No recurso, o MPF aponta falhas técnicas no Estudo de Impacto Ambiental (EIA-RIMA), como a falta de previsão de cenários reais de dispersão de óleo e riscos não considerados — incluindo o afundamento do poluente e impactos sobre os recifes de corais da Amazônia. O órgão também critica a fragilidade dos planos de emergência para acidentes, a omissão sobre a avaliação das emissões de gases de efeito estufa e o descumprimento da Convenção nº 169 da Organização Internacional do Trabalho (OIT), já que comunidades tradicionais, como indígenas e quilombolas, não foram consultadas.
Além da suspensão imediata da licença, o MPF exige uma nova modelagem hidrodinâmica e de dispersão de óleo feita por entidade independente, a revisão do licenciamento com cálculo atualizado das emissões de carbono, consulta prévia e informada às populações afetadas, e indenização por danos morais coletivos revertida diretamente a essas comunidades.
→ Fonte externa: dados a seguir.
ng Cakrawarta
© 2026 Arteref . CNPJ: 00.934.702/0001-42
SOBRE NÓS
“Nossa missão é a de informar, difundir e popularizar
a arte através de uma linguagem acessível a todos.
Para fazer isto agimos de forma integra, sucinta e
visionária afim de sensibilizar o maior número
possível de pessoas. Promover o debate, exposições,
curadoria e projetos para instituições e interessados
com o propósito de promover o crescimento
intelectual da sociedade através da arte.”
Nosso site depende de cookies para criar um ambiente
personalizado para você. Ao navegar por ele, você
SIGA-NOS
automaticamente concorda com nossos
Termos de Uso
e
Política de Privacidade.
A exploração de petróleo na Foz do Amazonas é considerada estratégica pela Petrobras, mas enfrenta forte resistência de órgãos ambientais e da sociedade civil. O tema ganhou repercussão nacional após o vazamento de 2026, intensificando o debate sobre os riscos da atividade em uma região de alta biodiversidade e relevância sociocultural. Em outubro de 2025, o Ibama autorizou a perfuração exploratória em águas profundas na Margem Equatorial, com previsão de duração de cerca de cinco meses. A Petrobras não respondeu aos contatos do g1 até a publicação desta reportagem.